Revenue from tests ordered, medication prescribed or physiotherapy treatment goes to the hospital.
The profits are spent on new equipment, staff salaries, upkeeping of facilities, paying for utilities, running the ambulance service and keeping the hospital open 24/7.
“It’s a misconception to say that doctors earn more from ordering unnecessary tests and treatments,” he says.
He says there isn’t a lot of wastage in private hospitals because like all businesses, the inventory is done with due diligence.
“We make sure that all charges are captured. Nothing is given away for free – even a box of tissue. Whatever wastage, we want to cut that down and be more efficient.

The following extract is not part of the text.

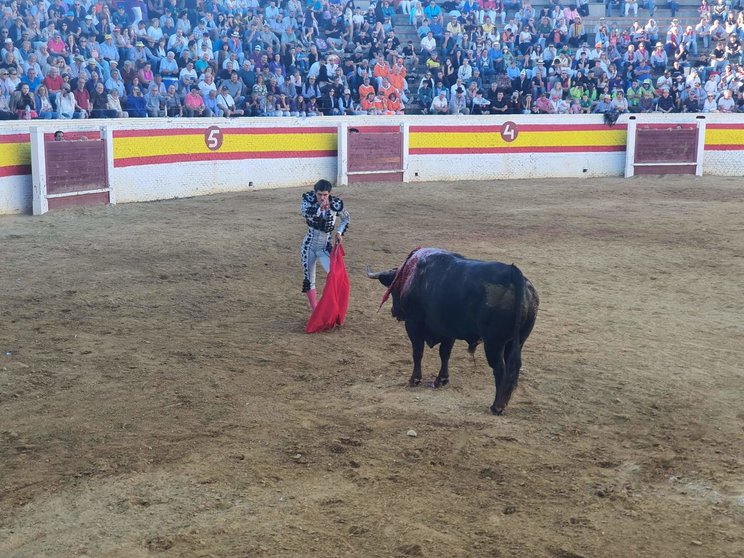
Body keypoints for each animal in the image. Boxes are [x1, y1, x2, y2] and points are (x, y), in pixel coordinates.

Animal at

“Private hospitals don’t overstock because it’ll tie up our finances. Anything we order is justified and accounted for,” he says in response to Health Ministry deputy director-general Datuk Dr Jeyaindran Sinnadurai’s call for private hospitals to curb wastage so that they won’t have to increase their charges.
Unlike public hospitals, notes Dr Thomas, wastage in private hospitals is minimal because patients pay for what they take.
There’s more wastage in public hospitals because patients stock up on medicine sometimes for up to three months’ supply. When the drugs expire or when they are prescribed new medication, everything goes into the bin.
Because it’s free, some don’t bother to store the medication properly because they can just go out and get some more.